Бинокль в руках графа скользнул стеклышками по судам. «Идиоты, — подумал Бобринский, — чем тешитесь? Что пришлось уступить австрийскому наместнику, да?» Бинокль поймал в объектив деревянное здание пристани со стягами на флагштоках, скользнул по площади, заполненной каретами и полицейскими чинами в летних белых мундирах. «Подобные встречи устраивают лишь коронованным особам. Да-да. И мне, графу Бобринскому. При всем том в златоглавом Киеве накануне войны пал от пули самый дальновидный поборник трона, автор земельной реформы, премьер-министр Столыпин».

— Вы слышите? — вторгся в ход его размышлений беспокойный капитан. — В вашу честь, Георгий Александрович.

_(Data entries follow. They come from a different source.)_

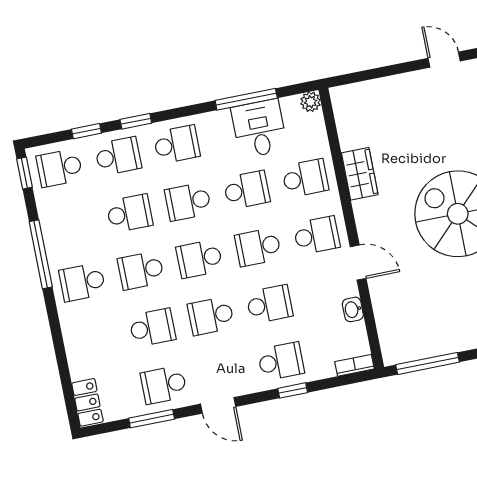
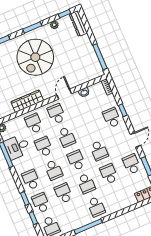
wardrobe: (360, 174) -> (27, 101), width x1.50
school desk: (199, 259) -> (76, 160), turned 180
school desk: (269, 304) -> (89, 127), removed
school desk: (164, 385) -> (132, 164), turned 180

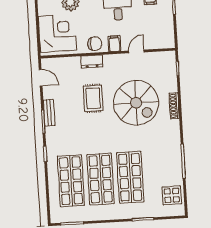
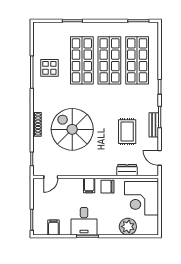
door: (136, 51) -> (51, 177), moved
dresser: (92, 61) -> (127, 170), moved
rug: (93, 98) -> (127, 132), moved
display table: (172, 195) -> (49, 68), moved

Граф нетерпеливо отмахнулся, и докучливый капитан замолк. Бинокль обшарил сперва левую, потом правую сторону от пристани, где неподвижно застыла плотная людская стена. Лица неразличимы, но граф угадывал, что таится в молчании настороженной толпы. О, оттуда, граф, не дождаться тебе приветствий, не поднимется рабочая рука к картузам, никто из них не крикнет «слава». Здесь скорее, пожалуй, дождешься того, от чего едва спасся в своем елисаветградском имении. Страшно вспомнить… Не будь личной охраны и сообразительного адъютанта, растерзали бы эти обезумевшие бабы…

«Это ты, генерал, — кричали они, ввалившись в дворцовую приемную, — это ты вместе со своим царем затеял войну! Теперь ты отсиживаешься дома, а наши мужья гниют в окопах?! Верни, верни нам мужей! Верни, подлец, наших детей!..»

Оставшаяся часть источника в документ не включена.